Die Umsetzungsprojekte

1. eJustice Infrastrukturmanagement

Dieses Projekt ist die Fortsetzung des Vorgängerprojekts zu Konzeption und Aufbau der eJustice-IT-Infrastruktur. Um dem Bedarf an hoher Verfügbarkeit der Services im e²-Verbund gerecht zu werden, hat die HZD die Infrastruktur in der Verfahrenscloud Hessen (VCH) aufgebaut. Sie wird von den Rechenzentren Mainz und Wiesbaden aus standortredundant betrieben.

Das laufende Projekt analysiert die aktuellen und zukünftigen Anforderungen an die IT-Infrastruktur und kümmert sich um deren weiteren Ausbau. So analysiert das Projekt beispielsweise, wie das hohe Datenspeicherwachstum der elektronischen Akte bewerkstelligt werden kann, welche Vorteile die Speichertechnologie S3 bringt oder wie die Container-Technologie künftig im e²- Umfeld Verwendung finden könnte.

2. eJustice e²-Rollout und e²-Engineering-Team

Das Projekt hat die Aufgabe, die Einführung der elektronischen Akte e²A, der elektronischen Textanwendung e²T und des elektronischen Posteingangs- und Postausgangsmanagements e²P für die hessischen Gerichte und Staatsanwaltschaften zu planen, vorzubereiten und durchzuführen.

------------------------------------------------------------

Zu erledigen >>
a - Gib den Text über die eJustice-Umsetzungsprojekte beginnend bei „1. eJustice Infrastrukturmanagement“ und endend bei „Verwendung finden könnte.“ erneut wieder. Ersetze dabei „Rechenzentren“ durch „Datenzentren“.
b - Von welchen Rechenzentren aus wird die Infrastruktur in der Verfahrenscloud Hessen laut dem Text über die eJustice-Umsetzungsprojekte betrieben?

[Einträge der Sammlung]
------------------------------------------------------------

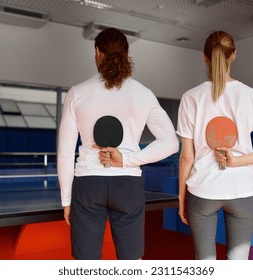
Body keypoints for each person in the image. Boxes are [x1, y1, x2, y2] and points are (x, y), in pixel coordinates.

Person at [57, 27, 179, 260]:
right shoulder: (143, 93)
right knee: (131, 262)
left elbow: (65, 152)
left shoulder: (77, 93)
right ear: (126, 54)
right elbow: (171, 142)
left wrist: (66, 199)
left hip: (88, 184)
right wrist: (127, 159)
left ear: (97, 53)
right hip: (127, 185)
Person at [177, 30, 253, 260]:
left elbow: (187, 156)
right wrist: (237, 161)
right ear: (233, 55)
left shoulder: (191, 97)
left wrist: (181, 197)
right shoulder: (252, 96)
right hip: (242, 191)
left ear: (204, 57)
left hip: (202, 191)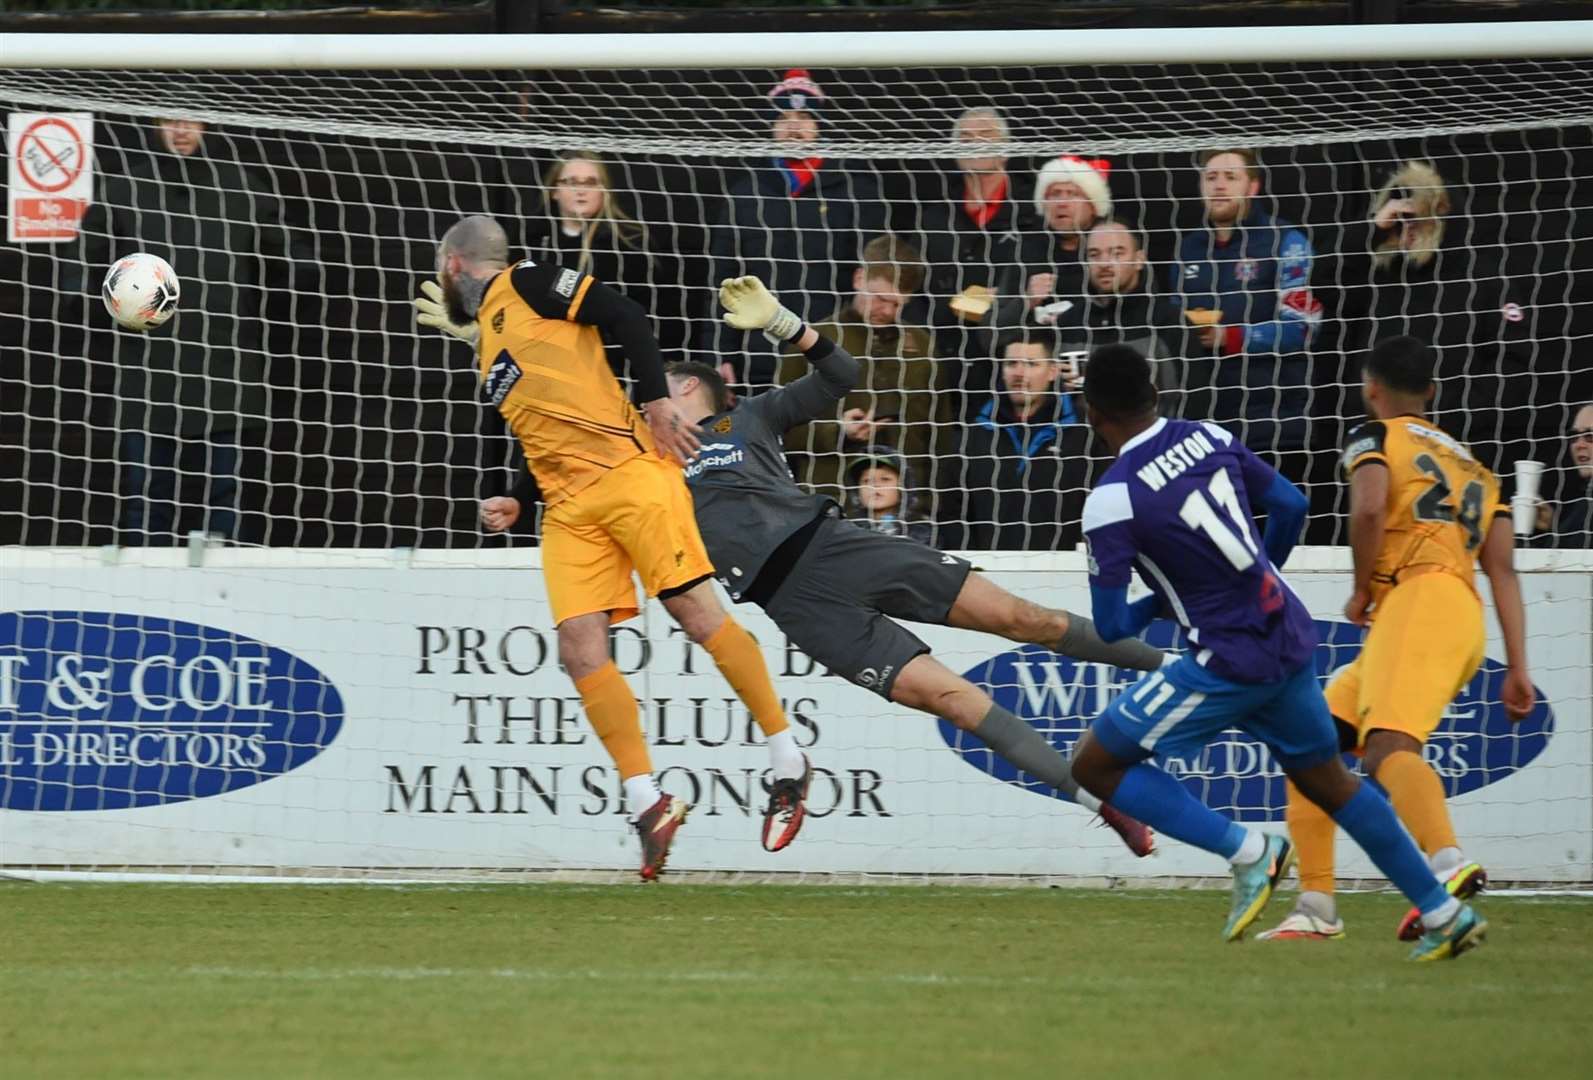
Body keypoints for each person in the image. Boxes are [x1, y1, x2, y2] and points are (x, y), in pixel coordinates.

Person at [486, 277, 1170, 858]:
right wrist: (517, 492)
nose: (647, 398)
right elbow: (559, 431)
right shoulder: (633, 458)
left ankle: (1178, 669)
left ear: (693, 392)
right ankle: (1098, 799)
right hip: (797, 608)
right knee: (952, 700)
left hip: (840, 546)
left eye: (661, 388)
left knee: (1028, 619)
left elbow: (841, 377)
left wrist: (788, 326)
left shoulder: (746, 419)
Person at [413, 217, 807, 879]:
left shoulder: (529, 281)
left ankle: (787, 754)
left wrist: (655, 400)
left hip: (627, 475)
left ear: (454, 265)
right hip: (566, 508)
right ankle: (647, 802)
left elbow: (623, 312)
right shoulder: (488, 344)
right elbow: (544, 421)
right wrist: (518, 494)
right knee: (577, 648)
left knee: (696, 614)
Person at [1067, 343, 1489, 961]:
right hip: (1286, 635)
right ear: (1155, 393)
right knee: (1333, 784)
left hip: (1225, 661)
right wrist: (1260, 573)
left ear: (1090, 412)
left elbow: (1108, 625)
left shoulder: (1112, 497)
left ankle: (1249, 851)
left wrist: (1156, 603)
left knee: (1093, 763)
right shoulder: (1209, 434)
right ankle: (1443, 910)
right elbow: (1291, 504)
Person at [1257, 336, 1535, 943]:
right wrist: (1517, 666)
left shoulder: (1374, 437)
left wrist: (1360, 589)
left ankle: (1444, 865)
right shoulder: (1480, 471)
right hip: (1459, 614)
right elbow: (1504, 570)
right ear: (1431, 392)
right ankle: (1316, 905)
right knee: (1314, 742)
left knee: (1386, 748)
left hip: (1418, 599)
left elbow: (1369, 507)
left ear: (1369, 387)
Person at [71, 117, 299, 545]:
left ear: (206, 125)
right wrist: (105, 305)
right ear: (156, 125)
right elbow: (82, 262)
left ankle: (228, 586)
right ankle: (144, 584)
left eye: (189, 121)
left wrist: (295, 280)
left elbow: (287, 258)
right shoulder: (126, 189)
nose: (181, 131)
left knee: (226, 495)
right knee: (146, 493)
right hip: (147, 369)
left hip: (225, 365)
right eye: (170, 121)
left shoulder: (241, 188)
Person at [700, 69, 887, 391]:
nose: (794, 127)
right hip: (757, 359)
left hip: (832, 353)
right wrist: (719, 354)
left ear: (820, 125)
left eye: (803, 116)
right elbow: (722, 279)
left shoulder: (858, 190)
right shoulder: (745, 192)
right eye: (784, 117)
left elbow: (871, 279)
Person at [1166, 148, 1322, 455]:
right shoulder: (1188, 249)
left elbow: (1304, 328)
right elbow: (1172, 319)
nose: (1219, 185)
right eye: (1211, 177)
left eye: (1230, 177)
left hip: (1276, 422)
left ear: (1252, 186)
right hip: (1204, 426)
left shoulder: (1286, 242)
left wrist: (1230, 336)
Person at [774, 235, 946, 505]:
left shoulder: (923, 346)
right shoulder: (812, 341)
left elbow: (939, 434)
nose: (887, 310)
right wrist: (840, 432)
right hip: (831, 501)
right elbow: (779, 430)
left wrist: (929, 502)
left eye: (898, 304)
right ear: (858, 279)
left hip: (908, 510)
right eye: (880, 298)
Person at [915, 107, 1033, 370]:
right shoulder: (933, 216)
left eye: (985, 135)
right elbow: (914, 286)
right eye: (966, 138)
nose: (975, 143)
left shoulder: (1034, 210)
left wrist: (1007, 296)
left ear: (1005, 149)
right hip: (944, 354)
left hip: (1011, 354)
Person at [956, 328, 1095, 551]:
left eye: (1031, 364)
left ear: (1052, 371)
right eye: (1012, 364)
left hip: (1066, 570)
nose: (1019, 373)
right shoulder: (974, 434)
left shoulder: (1083, 434)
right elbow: (954, 511)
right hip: (988, 570)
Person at [1053, 219, 1192, 409]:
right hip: (1083, 437)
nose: (1104, 264)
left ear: (1139, 260)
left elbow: (1194, 402)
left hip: (1156, 437)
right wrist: (1058, 386)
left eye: (1117, 253)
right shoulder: (1068, 322)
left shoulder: (1169, 320)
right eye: (1094, 255)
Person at [1008, 155, 1113, 332]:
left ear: (1093, 206)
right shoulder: (1026, 252)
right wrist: (1027, 301)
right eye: (1054, 194)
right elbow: (989, 334)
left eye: (1073, 194)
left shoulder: (1115, 247)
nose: (1061, 203)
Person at [842, 447, 935, 546]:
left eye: (885, 479)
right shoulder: (843, 530)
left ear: (904, 486)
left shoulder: (922, 530)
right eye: (867, 480)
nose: (875, 485)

------------------------------------------------------------

Lösungen >>
a -
1. eJustice Infrastrukturmanagement

Dieses Projekt ist die Fortsetzung des Vorgängerprojekts zu Konzeption und Aufbau der eJustice-IT-Infrastruktur. Um dem Bedarf an hoher Verfügbarkeit der Services im e²-Verbund gerecht zu werden, hat die HZD die Infrastruktur in der Verfahrenscloud Hessen (VCH) aufgebaut. Sie wird von den Datenzentren Mainz und Wiesbaden aus standortredundant betrieben.

Das laufende Projekt analysiert die aktuellen und zukünftigen Anforderungen an die IT-Infrastruktur und kümmert sich um deren weiteren Ausbau. So analysiert das Projekt beispielsweise, wie das hohe Datenspeicherwachstum der elektronischen Akte bewerkstelligt werden kann, welche Vorteile die Speichertechnologie S3 bringt oder wie die Container-Technologie künftig im e²- Umfeld Verwendung finden könnte.

b - Sie wird von den Rechenzentren Mainz und Wiesbaden aus standortredundant betrieben.